--- Material for the task Enclosed Below ---

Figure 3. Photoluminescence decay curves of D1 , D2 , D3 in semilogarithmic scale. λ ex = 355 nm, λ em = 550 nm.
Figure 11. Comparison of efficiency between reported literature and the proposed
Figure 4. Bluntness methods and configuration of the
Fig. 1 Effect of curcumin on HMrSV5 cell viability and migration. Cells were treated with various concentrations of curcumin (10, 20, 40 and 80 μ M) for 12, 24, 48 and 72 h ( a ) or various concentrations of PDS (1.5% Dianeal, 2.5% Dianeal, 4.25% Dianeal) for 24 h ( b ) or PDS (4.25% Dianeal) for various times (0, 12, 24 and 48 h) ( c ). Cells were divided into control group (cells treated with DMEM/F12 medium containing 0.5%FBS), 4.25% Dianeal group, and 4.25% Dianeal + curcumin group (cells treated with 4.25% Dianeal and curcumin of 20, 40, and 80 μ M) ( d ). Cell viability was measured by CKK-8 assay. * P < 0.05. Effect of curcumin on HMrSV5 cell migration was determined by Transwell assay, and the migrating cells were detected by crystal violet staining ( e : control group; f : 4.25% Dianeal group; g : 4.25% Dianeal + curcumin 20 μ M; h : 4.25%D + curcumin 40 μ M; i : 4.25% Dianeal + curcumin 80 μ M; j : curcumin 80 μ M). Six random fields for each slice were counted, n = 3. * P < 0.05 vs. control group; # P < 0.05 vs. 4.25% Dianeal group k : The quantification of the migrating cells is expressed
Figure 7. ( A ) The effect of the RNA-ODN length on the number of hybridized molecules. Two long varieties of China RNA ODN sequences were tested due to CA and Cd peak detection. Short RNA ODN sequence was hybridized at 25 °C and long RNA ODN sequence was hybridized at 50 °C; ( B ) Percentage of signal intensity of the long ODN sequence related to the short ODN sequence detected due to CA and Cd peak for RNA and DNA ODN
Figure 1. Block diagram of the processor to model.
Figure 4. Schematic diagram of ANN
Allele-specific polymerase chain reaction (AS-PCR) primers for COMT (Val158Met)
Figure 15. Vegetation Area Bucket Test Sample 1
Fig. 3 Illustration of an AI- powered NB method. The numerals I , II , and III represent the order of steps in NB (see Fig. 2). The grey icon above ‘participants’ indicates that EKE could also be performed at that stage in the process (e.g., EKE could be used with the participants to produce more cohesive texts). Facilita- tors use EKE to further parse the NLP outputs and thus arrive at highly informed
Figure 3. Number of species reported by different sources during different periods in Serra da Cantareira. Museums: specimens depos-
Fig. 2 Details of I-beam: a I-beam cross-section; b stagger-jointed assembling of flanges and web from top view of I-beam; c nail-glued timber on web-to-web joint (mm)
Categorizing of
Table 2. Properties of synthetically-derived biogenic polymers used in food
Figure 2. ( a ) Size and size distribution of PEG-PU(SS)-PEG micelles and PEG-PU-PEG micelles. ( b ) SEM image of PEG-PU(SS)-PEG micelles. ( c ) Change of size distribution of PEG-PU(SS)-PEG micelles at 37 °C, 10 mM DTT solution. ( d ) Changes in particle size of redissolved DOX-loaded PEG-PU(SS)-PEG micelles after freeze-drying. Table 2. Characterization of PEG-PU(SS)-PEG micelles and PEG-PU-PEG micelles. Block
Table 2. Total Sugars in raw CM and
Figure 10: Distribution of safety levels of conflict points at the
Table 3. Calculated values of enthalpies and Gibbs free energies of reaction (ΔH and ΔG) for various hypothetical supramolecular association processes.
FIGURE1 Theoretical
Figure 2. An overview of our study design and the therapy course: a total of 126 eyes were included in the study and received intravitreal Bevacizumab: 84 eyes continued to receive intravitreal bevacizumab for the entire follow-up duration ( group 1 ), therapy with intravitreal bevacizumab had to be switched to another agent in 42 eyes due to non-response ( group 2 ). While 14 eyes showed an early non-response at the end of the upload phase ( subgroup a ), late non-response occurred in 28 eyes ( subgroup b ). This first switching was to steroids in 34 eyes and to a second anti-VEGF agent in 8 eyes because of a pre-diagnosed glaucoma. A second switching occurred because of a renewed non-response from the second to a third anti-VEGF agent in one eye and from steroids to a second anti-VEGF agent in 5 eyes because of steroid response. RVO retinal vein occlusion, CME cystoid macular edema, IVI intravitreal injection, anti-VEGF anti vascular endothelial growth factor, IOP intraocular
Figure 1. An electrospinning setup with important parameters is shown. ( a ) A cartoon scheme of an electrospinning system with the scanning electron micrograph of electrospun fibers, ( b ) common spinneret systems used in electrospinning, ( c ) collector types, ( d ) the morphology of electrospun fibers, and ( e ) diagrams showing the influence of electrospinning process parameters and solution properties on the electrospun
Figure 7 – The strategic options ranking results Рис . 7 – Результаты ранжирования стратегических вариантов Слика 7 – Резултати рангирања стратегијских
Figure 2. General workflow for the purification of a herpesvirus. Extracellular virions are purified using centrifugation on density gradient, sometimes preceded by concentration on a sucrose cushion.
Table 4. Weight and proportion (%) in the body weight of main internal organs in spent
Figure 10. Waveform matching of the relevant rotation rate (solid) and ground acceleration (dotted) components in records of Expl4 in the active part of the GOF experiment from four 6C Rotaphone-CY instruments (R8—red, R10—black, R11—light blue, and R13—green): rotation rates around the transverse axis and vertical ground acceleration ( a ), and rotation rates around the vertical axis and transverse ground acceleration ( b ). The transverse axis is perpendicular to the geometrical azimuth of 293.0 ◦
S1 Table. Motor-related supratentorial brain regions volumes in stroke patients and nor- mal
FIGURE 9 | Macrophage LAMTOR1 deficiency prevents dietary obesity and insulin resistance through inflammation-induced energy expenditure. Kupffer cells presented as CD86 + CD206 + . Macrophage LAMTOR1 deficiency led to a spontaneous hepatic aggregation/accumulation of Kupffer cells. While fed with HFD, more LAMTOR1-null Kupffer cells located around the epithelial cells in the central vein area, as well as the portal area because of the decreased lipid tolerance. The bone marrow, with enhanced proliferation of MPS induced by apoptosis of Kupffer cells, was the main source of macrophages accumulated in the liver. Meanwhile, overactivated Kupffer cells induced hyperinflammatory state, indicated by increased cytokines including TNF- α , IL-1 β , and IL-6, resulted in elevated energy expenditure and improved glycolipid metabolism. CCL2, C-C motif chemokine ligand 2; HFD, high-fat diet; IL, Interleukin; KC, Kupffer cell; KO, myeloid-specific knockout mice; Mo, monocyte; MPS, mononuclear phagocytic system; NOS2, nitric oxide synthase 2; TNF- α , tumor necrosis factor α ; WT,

--- End of Enclosed Material for the task ---

Quote the listing above from its first line to the line with "Figure 4. Bluntness", inclusive, and add nothing.

→ **Exercise result**:
Figure 3. Photoluminescence decay curves of D1 , D2 , D3 in semilogarithmic scale. λ ex = 355 nm, λ em = 550 nm.
Figure 11. Comparison of efficiency between reported literature and the proposed
Figure 4. Bluntness methods and configuration of the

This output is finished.